**Celtic Counting**

##### (MathPickle, 2016)

In celebration of me going to Maths Week Ireland next week (October 15-23, 2016) here is a puzzle with a Celtic edge. Students can count the different loops (not an easy task for a six year old!) and older students can explore both symmetry of loops and can hypothesize a relationship to greatest common factors or lowest common denominations.

Here is a pdf. The first three pages are printable exercise sheets. The next page is a template for students to create their own knots. The rest of the presentation is for you to use in class as you see fit.

**Standards for ****Mathematical Practice**

MathPickle puzzle and game designs engage a wide spectrum of student abilities while targeting the following Standards for Mathematical Practice:

##### MP1 Toughen up!

Students develop grit and resiliency in the face of nasty, thorny problems. It is the most sought after skill for our students.

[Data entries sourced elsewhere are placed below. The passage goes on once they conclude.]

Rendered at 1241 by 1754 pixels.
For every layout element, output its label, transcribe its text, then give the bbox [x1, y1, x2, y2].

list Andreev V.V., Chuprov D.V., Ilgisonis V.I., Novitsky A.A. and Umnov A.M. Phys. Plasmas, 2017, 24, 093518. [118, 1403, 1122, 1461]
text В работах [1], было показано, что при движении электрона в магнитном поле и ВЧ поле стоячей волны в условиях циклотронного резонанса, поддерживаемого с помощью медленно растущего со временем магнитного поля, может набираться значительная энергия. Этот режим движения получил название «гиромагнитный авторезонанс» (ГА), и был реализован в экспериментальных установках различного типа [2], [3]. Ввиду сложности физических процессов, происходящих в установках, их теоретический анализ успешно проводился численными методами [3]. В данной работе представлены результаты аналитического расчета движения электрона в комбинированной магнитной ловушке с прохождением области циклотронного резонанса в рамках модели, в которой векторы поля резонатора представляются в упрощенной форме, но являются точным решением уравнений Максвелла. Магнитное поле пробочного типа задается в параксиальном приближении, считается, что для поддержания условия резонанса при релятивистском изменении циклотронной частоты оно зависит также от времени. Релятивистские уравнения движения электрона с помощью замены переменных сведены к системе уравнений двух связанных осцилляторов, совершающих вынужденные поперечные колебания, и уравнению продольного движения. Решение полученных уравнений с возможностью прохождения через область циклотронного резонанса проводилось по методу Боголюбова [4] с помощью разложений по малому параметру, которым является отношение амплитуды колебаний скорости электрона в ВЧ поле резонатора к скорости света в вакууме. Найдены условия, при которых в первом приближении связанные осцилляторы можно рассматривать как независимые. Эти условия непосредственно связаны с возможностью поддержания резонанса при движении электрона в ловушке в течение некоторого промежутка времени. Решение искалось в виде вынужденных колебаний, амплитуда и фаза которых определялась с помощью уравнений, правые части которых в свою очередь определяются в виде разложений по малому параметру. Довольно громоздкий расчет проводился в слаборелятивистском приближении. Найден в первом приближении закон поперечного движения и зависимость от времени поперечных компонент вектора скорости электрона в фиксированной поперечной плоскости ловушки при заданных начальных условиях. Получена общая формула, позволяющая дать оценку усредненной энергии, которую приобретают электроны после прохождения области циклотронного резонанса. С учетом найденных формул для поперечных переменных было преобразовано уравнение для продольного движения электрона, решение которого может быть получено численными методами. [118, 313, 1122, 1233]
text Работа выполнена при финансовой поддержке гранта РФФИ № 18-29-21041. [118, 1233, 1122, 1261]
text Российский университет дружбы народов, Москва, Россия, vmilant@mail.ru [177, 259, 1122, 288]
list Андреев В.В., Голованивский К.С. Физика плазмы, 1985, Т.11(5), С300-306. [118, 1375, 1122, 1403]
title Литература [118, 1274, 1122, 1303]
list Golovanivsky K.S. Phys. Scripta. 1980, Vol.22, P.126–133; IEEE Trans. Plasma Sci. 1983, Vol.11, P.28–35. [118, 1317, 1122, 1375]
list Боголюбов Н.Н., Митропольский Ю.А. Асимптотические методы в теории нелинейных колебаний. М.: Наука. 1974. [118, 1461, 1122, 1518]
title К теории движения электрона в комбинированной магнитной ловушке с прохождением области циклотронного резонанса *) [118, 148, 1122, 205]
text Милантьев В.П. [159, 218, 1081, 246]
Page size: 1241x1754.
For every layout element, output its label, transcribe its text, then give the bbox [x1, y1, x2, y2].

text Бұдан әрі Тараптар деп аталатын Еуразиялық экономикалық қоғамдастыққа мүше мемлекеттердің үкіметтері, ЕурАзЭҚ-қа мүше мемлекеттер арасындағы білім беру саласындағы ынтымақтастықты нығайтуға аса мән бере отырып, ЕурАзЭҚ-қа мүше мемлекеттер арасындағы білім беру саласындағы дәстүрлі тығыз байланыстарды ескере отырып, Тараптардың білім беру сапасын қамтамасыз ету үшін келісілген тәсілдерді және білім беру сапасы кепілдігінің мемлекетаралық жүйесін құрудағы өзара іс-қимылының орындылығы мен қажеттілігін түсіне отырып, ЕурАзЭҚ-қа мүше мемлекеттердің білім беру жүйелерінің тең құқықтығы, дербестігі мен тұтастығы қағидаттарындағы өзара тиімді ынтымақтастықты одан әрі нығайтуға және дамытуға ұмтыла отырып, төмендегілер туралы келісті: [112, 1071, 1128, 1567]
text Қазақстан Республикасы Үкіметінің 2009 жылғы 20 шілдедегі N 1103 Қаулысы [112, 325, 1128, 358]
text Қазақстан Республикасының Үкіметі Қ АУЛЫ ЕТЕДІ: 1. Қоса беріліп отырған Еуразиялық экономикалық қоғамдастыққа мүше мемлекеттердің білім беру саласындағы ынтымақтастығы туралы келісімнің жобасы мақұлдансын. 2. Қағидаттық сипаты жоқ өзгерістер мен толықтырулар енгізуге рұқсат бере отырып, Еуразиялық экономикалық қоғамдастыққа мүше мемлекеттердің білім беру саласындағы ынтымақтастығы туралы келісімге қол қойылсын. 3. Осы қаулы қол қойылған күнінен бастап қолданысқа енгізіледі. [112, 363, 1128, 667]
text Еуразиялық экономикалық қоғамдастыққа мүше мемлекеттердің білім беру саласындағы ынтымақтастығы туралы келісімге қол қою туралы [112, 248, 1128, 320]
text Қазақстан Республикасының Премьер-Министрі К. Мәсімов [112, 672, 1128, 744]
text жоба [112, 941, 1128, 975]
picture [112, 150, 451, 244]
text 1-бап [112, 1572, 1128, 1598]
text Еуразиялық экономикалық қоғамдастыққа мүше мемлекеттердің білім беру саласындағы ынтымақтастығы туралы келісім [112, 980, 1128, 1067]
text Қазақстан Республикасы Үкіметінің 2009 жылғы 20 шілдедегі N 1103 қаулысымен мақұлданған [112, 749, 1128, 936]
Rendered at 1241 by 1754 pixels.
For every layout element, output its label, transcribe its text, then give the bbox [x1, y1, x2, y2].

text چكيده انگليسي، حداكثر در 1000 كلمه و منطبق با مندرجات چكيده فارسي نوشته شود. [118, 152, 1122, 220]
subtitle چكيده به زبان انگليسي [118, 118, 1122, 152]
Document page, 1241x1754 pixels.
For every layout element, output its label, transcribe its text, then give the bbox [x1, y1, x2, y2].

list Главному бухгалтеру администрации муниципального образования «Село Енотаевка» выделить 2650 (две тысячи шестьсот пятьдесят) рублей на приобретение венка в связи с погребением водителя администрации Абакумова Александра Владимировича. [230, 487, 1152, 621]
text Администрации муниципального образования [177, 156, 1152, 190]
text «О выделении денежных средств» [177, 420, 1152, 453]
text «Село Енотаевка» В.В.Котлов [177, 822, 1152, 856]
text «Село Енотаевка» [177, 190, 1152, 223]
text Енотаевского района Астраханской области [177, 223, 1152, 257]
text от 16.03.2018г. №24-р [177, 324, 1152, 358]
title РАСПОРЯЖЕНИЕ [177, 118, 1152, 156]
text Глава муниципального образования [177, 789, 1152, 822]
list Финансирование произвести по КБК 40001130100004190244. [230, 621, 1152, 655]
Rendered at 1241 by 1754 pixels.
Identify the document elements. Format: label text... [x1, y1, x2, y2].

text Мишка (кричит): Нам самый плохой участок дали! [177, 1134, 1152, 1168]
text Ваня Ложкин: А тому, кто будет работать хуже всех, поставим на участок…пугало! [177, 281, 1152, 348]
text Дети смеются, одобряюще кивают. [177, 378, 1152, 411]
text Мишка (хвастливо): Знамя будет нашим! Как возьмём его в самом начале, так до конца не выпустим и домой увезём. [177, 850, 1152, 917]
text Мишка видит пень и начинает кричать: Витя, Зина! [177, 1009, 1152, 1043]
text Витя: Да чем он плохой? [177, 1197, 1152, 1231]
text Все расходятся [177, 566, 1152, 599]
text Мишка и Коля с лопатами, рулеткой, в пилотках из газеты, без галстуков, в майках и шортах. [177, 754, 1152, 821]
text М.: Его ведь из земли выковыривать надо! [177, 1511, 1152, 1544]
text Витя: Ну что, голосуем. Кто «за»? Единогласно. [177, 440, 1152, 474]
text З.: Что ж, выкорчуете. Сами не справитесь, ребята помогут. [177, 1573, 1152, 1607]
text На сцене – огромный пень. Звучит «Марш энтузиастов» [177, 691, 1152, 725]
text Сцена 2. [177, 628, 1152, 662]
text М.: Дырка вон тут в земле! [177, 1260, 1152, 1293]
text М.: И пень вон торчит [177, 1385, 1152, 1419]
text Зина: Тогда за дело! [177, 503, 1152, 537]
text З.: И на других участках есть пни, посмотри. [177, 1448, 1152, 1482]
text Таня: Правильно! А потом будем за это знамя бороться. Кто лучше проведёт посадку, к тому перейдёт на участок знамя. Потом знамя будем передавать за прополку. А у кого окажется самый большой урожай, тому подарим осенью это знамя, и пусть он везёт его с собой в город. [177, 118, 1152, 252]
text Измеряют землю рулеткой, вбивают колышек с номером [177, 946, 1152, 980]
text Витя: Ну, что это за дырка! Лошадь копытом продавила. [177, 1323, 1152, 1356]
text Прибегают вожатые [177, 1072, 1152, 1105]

##### MP2 Think abstractly!

Students take problems and reformat them mathematically. This is helpful because mathematics lets them use powerful operations like addition.

##### MP3 Work together!

Students discuss their strategies to collaboratively solve a problem and identify missteps in a failed solution. MathPickle recommends pairing up students for all its puzzles.

##### MP4 Model reality!

Students create a model that mimics the real world. Discoveries made by manipulating the model often hint at something in the real world.

##### MP5 Know the tools.

Students master the tools at their fingertips - whether it's a pencil or an online app.

##### MP6 Be precise!

Students learn to communicate using precise terminology. MathPickle encourages students not only to use the precise terms of others, but to invent and rigorously define their own terms.

##### MP7 Be observant!

Students learn to identify patterns. This is one of the things that the human brain does very well. We sometimes even identify patterns that don't really exist 😉

##### MP8 Be lazy!?!

Students learn to seek for shortcuts. Why would you want to add the numbers one through a hundred if you can find an easier way to do it?